Si è conclusa il 1° marzo a Siracusa la terza edizione del Treno del Ricordo, la mostra itinerante allestita su un convoglio storico che ha attraversato l’Italia da Nord a Sud per ripercorrere simbolicamente il viaggio compiuto nel Dopoguerra dagli esuli istriani, fiumani e dalmati verso i campi profughi disseminati lungo la Penisola. La notizia è aggiornata al 3 marzo 2026.
Il viaggio della memoria
Partito da Trieste il 10 febbraio, in occasione del Giorno del Ricordo, il convoglio ha toccato Pordenone, Bologna, Pescara, L'Aquila, Roma, Latina, Salerno, Reggio Calabria, Palermo, per poi concludere il suo itinerario a Siracusa. Un percorso che ha unito idealmente territori e comunità, offrendo momenti di approfondimento storico, testimonianze dirette e spazi di riflessione collettiva.
All’interno delle carrozze, documenti, fotografie e installazioni multimediali hanno ricostruito la tragedia delle foibe e la complessa vicenda dell’esodo giuliano-dalmata, restituendo volti e storie a una pagina drammatica del Novecento italiano. Oltre 20mila i visitatori registrati tappa dopo tappa, tra studenti, docenti e cittadini.
Il significato istituzionale dell’iniziativa
Il progetto è stato promosso dal Ministro per lo Sport e i Giovani, Andrea Abodi, che ha sottolineato come il Treno del Ricordo non abbia attraversato soltanto l’Italia, ma anche le coscienze degli italiani. Un percorso, ha evidenziato, capace di unire commemorazione, conoscenza e consapevolezza, elementi indispensabili per consolidare la memoria di una vicenda storica rimasta per anni ai margini del dibattito pubblico.

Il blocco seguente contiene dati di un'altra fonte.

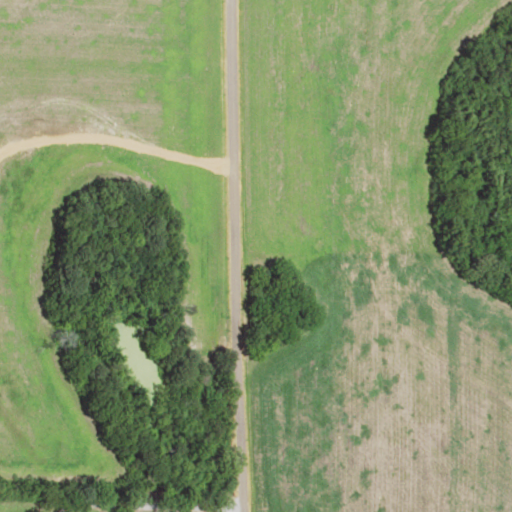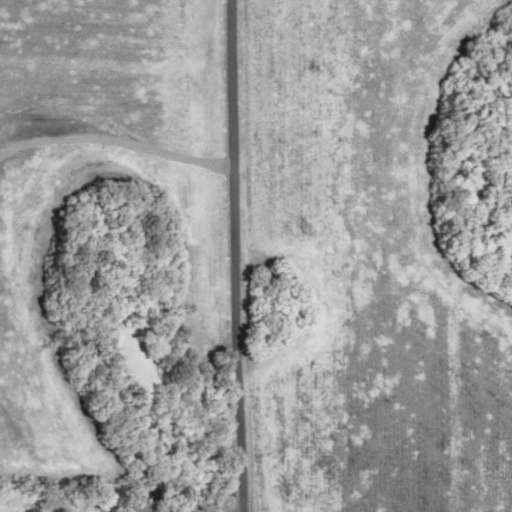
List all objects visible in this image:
road: (234, 256)
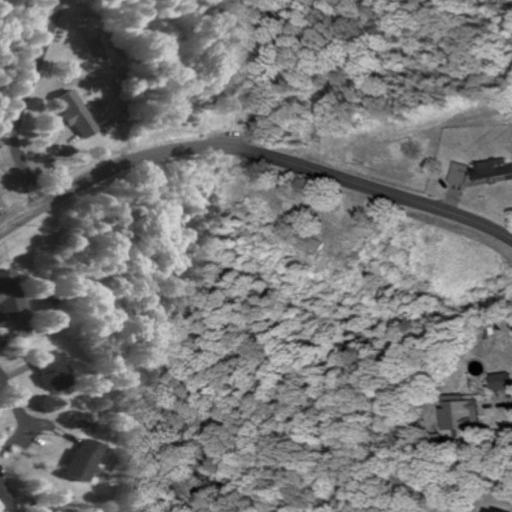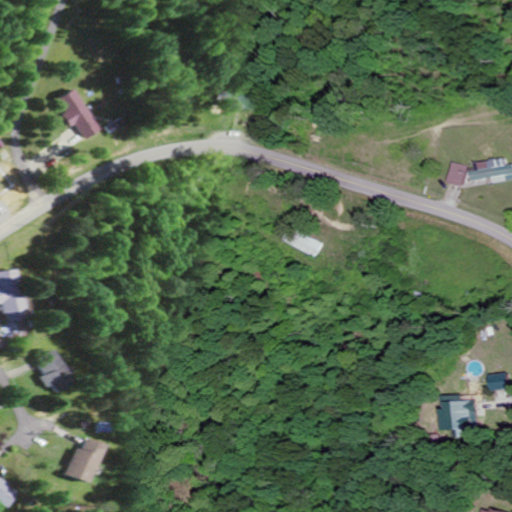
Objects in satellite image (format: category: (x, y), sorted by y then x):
building: (218, 99)
road: (25, 104)
building: (70, 115)
road: (253, 155)
building: (493, 169)
building: (461, 174)
building: (4, 297)
building: (35, 373)
building: (501, 381)
road: (10, 413)
building: (464, 416)
building: (66, 461)
building: (2, 496)
building: (492, 510)
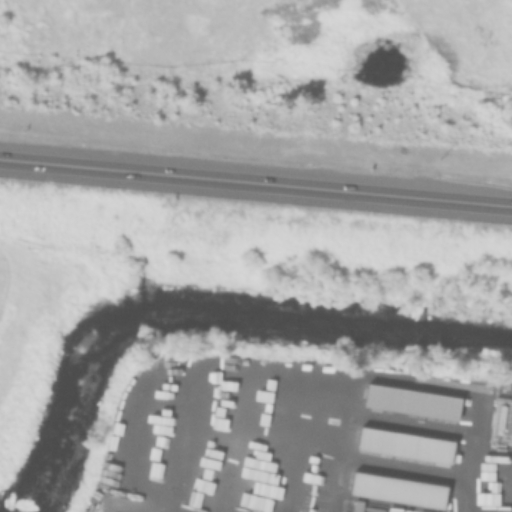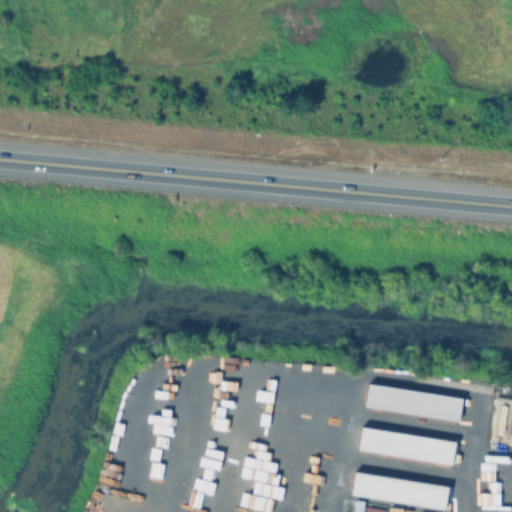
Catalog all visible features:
road: (255, 184)
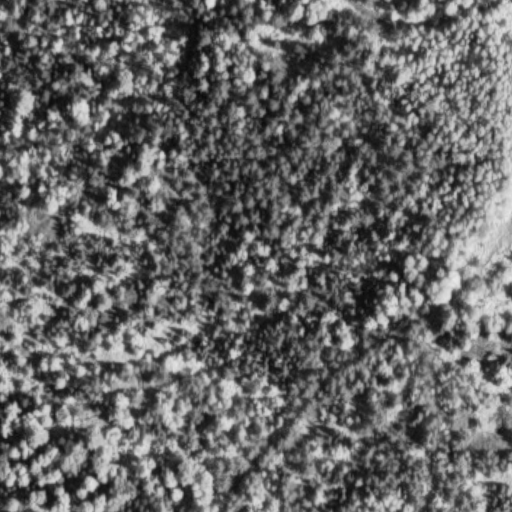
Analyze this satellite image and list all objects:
road: (430, 10)
road: (376, 358)
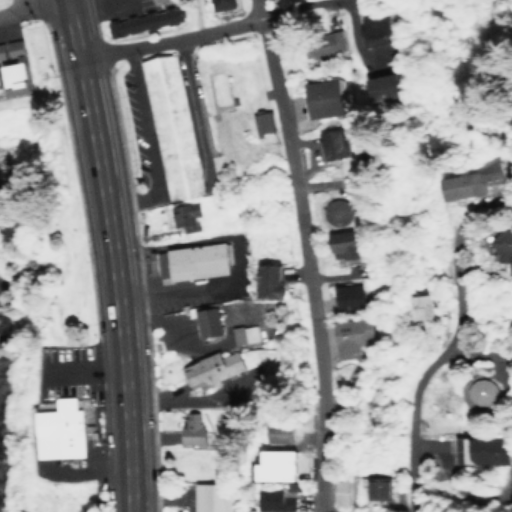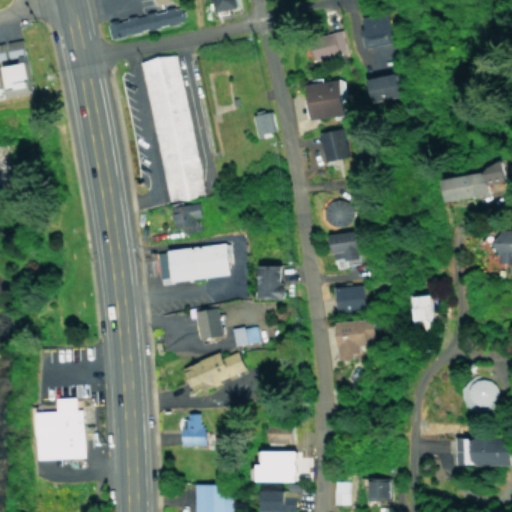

Nel ringraziare i partner dell’iniziativa, tra cui Ferrovie dello Stato Italiane e Fondazione FS Italiane, oltre alla Struttura di missione per gli anniversari nazionali della Presidenza del Consiglio, i Ministeri coinvolti, la RAI e l’Istituto Regionale per la Cultura Istriano-Fiumano-Dalmata, Abodi ha parlato di un lavoro di squadra efficace e proficuo.
Verso l’edizione 2027
L’esperienza si chiude con uno sguardo già rivolto al futuro. Il Ministro ha annunciato l’avvio dell’organizzazione per l’edizione 2027, insieme al sostegno al Viaggio del Ricordo promosso dall’Agenzia italiana per la Gioventù e al percorso di realizzazione del Museo del Ricordo, iniziativa sostenuta dal Ministero della Cultura. Il Treno del Ricordo si conferma così uno strumento di memoria attiva, capace di trasformare un anniversario in un itinerario concreto di conoscenza e partecipazione, rafforzando il legame tra le nuove generazioni e una delle pagine più complesse della storia nazionale.